Nassim però racconta anche che il terrorismo ha cercato di comprare Mabrouk, il suo cugino decapitato. “Il terrorismo ci può comprare!” grida disperato Nassim, “ci può comprare!” Ci può comprare tutti, ripete, come se lui stesso trovasse difficile resistere alla tentazione, e allora chiede allo Stato di “reclutare i giovani”: “Reclutaci, Stato, difendici, o finiremo per venderci al terrorismo, oppure per combatterlo con i nostri mezzi”. O lasciando il paese: “Andiamocene, diceva mio padre”, dichiara Nassim alla televisione. Tutti vogliono andarsene. Ma allora, se ce ne andiamo, “cosa dirà il terrorismo?” si domanda il cugino di Mabrouk. “Comanderà in questo villaggio, e poi in un altro e un altro e alla fine si impossesserà di tutto”. Basta, conclude, bisogna dire “basta” e questo “basta” -non è difficile capirlo- ha a che fare col terrorismo, certo, ma anche o soprattutto con quello che lo rende una tentazione per tanti giovani: la povertà, l’abbandono, la repressione della polizia, la miseria vitale e, cosa alla fine ancora più importante della fame, la mancanza di una patria che dia loro la vita e per la quale dare la vita.

Cinque anni dopo la rivoluzione della dignità, le deboli istituzioni democratiche tunisine non hanno risolto i problemi economici e sociali del Paese e non sono in grado di affrontare la minaccia jihadista.
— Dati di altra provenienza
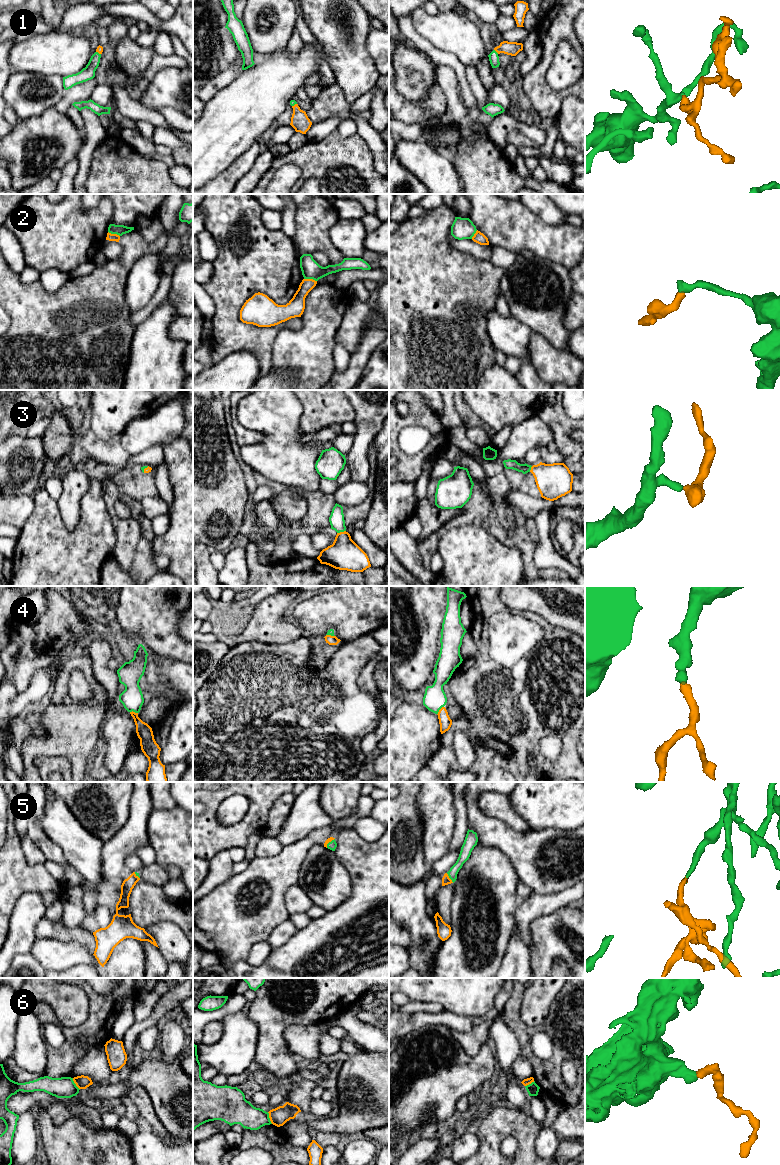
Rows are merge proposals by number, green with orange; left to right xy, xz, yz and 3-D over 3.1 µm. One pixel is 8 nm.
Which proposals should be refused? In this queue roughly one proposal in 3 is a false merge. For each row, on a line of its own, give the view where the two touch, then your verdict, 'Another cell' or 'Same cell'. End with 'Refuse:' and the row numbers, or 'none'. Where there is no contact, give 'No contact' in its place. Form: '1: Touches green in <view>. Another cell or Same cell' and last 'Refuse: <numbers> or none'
1: Touches green in yz. Same cell
2: Touches green in xz. Another cell
3: Touches green in xz. Same cell
4: Touches green in yz. Same cell
5: Touches green in yz. Same cell
6: Touches green in xz. Another cell
Refuse: 2, 6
Sono capaci, questo sì, di amplificarla per diffondere la paura e mettere da parte gli impegni politici pendenti: sviluppo delle regioni, giustizia transizionale, legislazione adattata alla nuova Costituzione. Il risultato è sotto gli occhi di tutti. Un’inchiesta della rivista Al-Maghreb rivelava ieri che il 52% dei tunisini considera la Tunisia un Paese non sicuro e che il 78% sarebbe disposto a rinunciare alle libertà se venisse garantita la sicurezza.
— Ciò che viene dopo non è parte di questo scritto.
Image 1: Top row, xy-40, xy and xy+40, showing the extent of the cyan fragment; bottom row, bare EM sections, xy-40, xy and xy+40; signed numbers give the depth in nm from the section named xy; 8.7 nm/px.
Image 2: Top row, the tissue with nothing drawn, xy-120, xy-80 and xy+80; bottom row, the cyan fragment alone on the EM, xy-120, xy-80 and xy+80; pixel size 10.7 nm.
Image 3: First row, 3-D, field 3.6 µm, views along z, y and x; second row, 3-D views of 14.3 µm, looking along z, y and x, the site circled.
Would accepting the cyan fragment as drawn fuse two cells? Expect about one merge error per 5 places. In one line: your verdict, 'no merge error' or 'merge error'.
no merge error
Come dicevo all’inizio, riesco a sentire due dolori contemporaneamente senza subordinare l’uno all’altro o relativizzarli; ma riesco anche a metterli in relazione l’uno con l’altro. Quello che ci deve inquietare, quando pensiamo a Parigi o a Tunisi, non è la possibilità che Nassim finisca per vendersi al terrorismo e vada in Europa a mettere bombe. No. Quello che devee inquietarci è che i jihadisti europei sono europei e i jihadisti tunisini sono tunisini. Ovvero, che in qualche modo si tratta di “affari interni” inscritti nella stessa orbita generale e con conseguenze globali. Migliaia di giovani tunisini sono senza Patria; si sentono immigrati nel loro Paese e temono al tempo stesso lo Stato e il jihadismo che, in ogni caso, “può comprarli”. Succede un po’ la stessa cosa a migliaia di giovani francesi di origine musulmana: il loro cognome e il loro aspetto li priva dei diritti di cittadinanza e vivono schiacciati dal doppio terrore dell’islamofobia istituzionale e del terrorismo, fautore di esclusione e di rifiuto dei musulmani europei. La stessa paura che giustifica e rende accettabili le involuzioni democratiche in Francia e in Tunisia, alimenta il jihadismo dall’una e dall’altra parte. Li fabbrichiamo in casa, li mandiamo in Siria e poi corriamo a bombardarli lì, rialimentando infallibilmente lo stesso problema.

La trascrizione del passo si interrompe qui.